STORED DATA

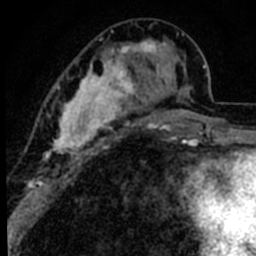
Breast MRI (dynamic contrast-enhanced), one axial slice; position 29 of 80 along the scan axis; cropped to one breast; dynamic contrast-enhanced series, time point 2 of 8 at this slice position (early post-contrast); 1.5 T; TE 2.2 ms, TR 5.7 ms; 2 mm slice thickness; 256 × 256 image matrix, field of view 135 × 135 mm. Female patient.
Outlined on this slice (semi-automatically segmented with operator editing):
- enhancing-tissue mask used for the functional tumour volume (all voxels passing the contrast-enhancement thresholds inside the analysis volume; usually the tumour): bounding box (x1, y1, x2, y2) in pixels: (45, 25, 191, 163)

WHAT YOU SHOULD DO
The expected result is the complete listing above, printed exactly, with no pictures.

WRITTEN ANSWER
Breast MRI (dynamic contrast-enhanced), one axial slice; position 29 of 80 along the scan axis; cropped to one breast; dynamic contrast-enhanced series, time point 2 of 8 at this slice position (early post-contrast); 1.5 T; TE 2.2 ms, TR 5.7 ms; 2 mm slice thickness; 256 × 256 image matrix, field of view 135 × 135 mm. Female patient.
Outlined on this slice (semi-automatically segmented with operator editing):
- enhancing-tissue mask used for the functional tumour volume (all voxels passing the contrast-enhancement thresholds inside the analysis volume; usually the tumour): bounding box (x1, y1, x2, y2) in pixels: (45, 25, 191, 163)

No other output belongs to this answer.